* [Requirement]
Copy every line of the listing below verbatim.

* [Given data]
»»

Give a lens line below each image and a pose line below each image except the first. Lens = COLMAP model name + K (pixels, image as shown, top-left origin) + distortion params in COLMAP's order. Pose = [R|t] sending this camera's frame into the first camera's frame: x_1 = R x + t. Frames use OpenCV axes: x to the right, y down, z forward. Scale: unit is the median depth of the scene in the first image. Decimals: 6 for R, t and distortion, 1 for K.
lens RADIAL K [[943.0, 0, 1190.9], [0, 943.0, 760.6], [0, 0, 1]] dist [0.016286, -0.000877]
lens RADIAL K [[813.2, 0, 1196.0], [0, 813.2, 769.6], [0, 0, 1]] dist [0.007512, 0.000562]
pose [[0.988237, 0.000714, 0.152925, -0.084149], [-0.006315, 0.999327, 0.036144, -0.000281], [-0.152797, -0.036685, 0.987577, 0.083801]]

««

* [Expected answer]
Give a lens line below each image and a pose line below each image except the first. Lens = COLMAP model name + K (pixels, image as shown, top-left origin) + distortion params in COLMAP's order. Pose = [R|t] sending this camera's frame into the first camera's frame: x_1 = R x + t. Frames use OpenCV axes: x to the right, y down, z forward. Scale: unit is the median depth of the scene in the first image. Decimals: 6 for R, t and distortion, 1 for K.
lens RADIAL K [[943.0, 0, 1190.9], [0, 943.0, 760.6], [0, 0, 1]] dist [0.016286, -0.000877]
lens RADIAL K [[813.2, 0, 1196.0], [0, 813.2, 769.6], [0, 0, 1]] dist [0.007512, 0.000562]
pose [[0.988237, 0.000714, 0.152925, -0.084149], [-0.006315, 0.999327, 0.036144, -0.000281], [-0.152797, -0.036685, 0.987577, 0.083801]]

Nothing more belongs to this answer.